What needs to be done: State the number of lines in the rows below that contain the string "chart", giving only the number.

Data supplied:

----

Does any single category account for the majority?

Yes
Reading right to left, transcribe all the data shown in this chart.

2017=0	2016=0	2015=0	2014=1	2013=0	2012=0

----

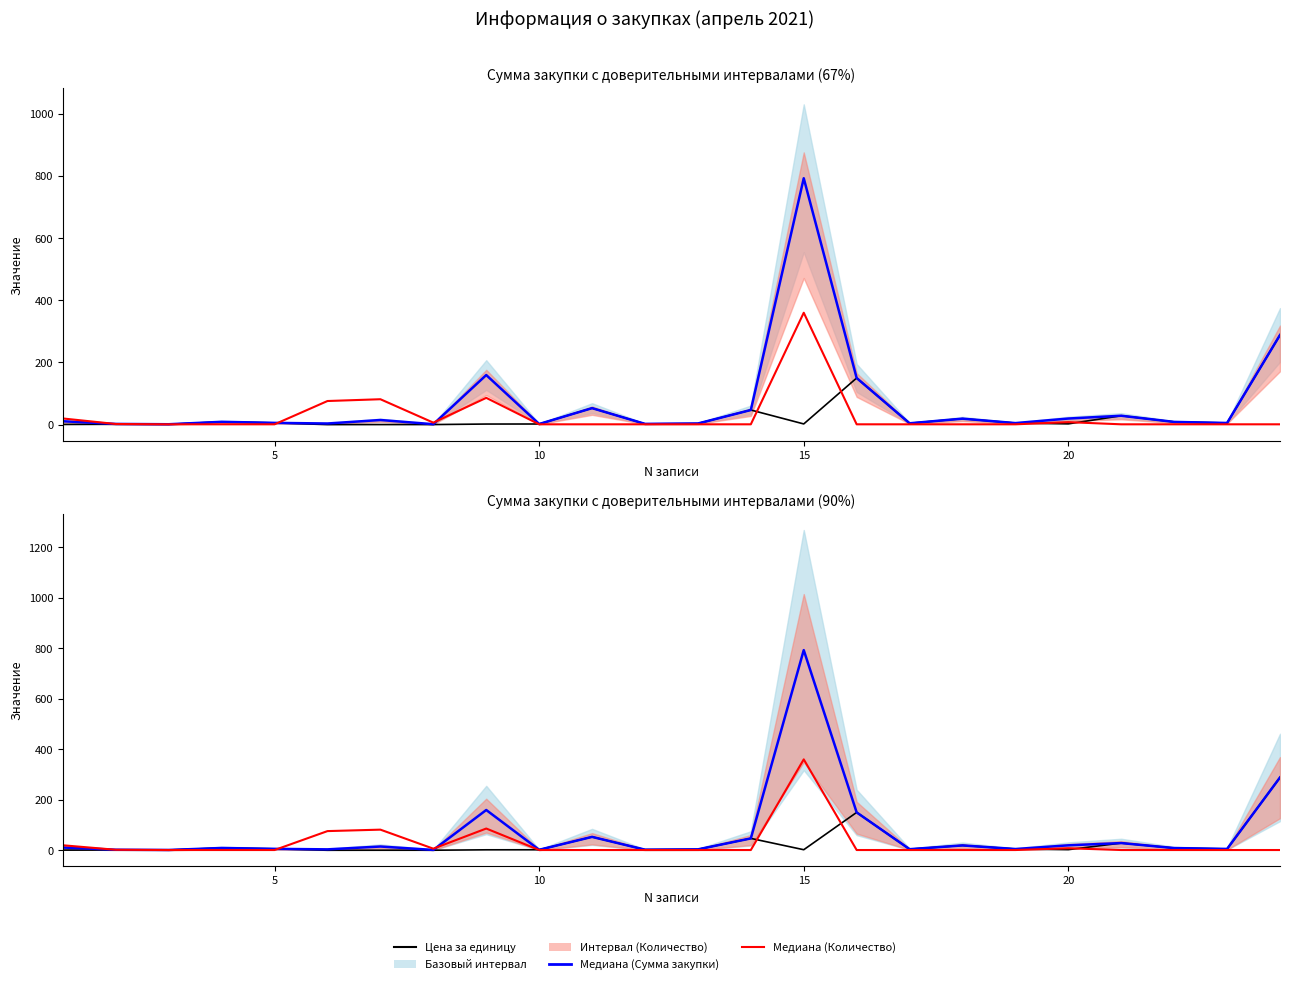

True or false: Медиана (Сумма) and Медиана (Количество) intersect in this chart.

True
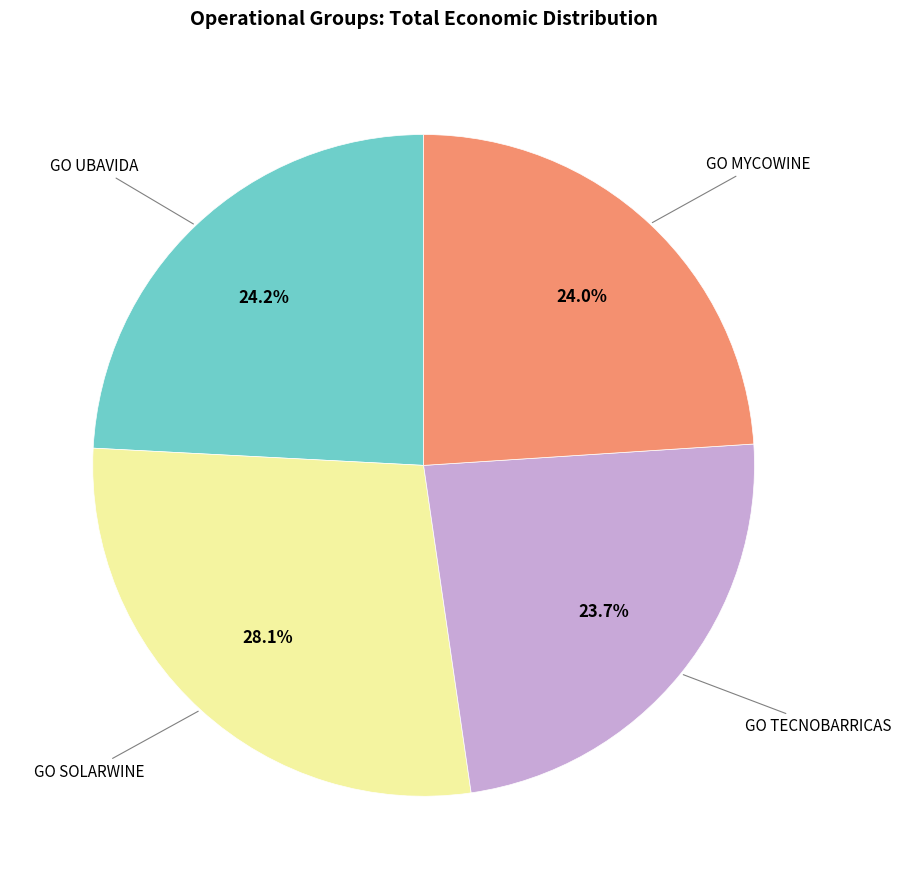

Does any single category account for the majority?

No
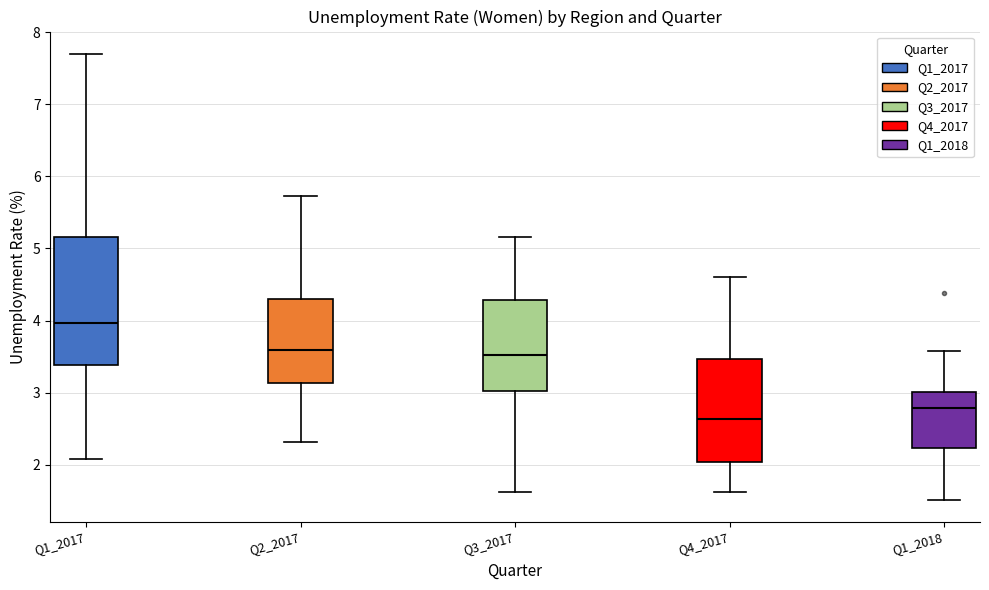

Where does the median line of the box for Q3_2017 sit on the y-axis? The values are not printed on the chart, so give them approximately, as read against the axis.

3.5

----

Expected answer: 3